- EXERCISE AIM -
The line with "nacionalidades.", the line with "La fiesta de", and all lines between them in the material below: return these exactly, and no others.
##### GIVEN INFORMATION #####
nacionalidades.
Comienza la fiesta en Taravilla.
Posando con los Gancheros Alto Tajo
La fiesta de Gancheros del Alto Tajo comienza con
#####
##### GIVEN INFORMATION #####
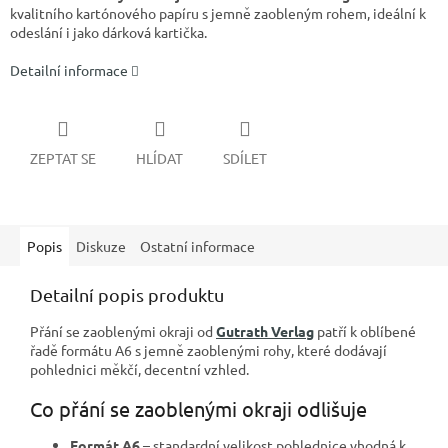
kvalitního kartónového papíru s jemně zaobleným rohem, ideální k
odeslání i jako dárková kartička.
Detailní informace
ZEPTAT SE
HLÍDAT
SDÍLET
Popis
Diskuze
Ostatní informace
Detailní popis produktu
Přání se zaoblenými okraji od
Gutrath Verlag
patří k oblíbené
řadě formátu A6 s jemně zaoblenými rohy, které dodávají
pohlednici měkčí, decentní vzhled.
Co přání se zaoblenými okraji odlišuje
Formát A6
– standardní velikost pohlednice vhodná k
#####
- WRITTEN SOLUTION -
nacionalidades.
Comienza la fiesta en Taravilla.
Posando con los Gancheros Alto Tajo
La fiesta de Gancheros del Alto Tajo comienza con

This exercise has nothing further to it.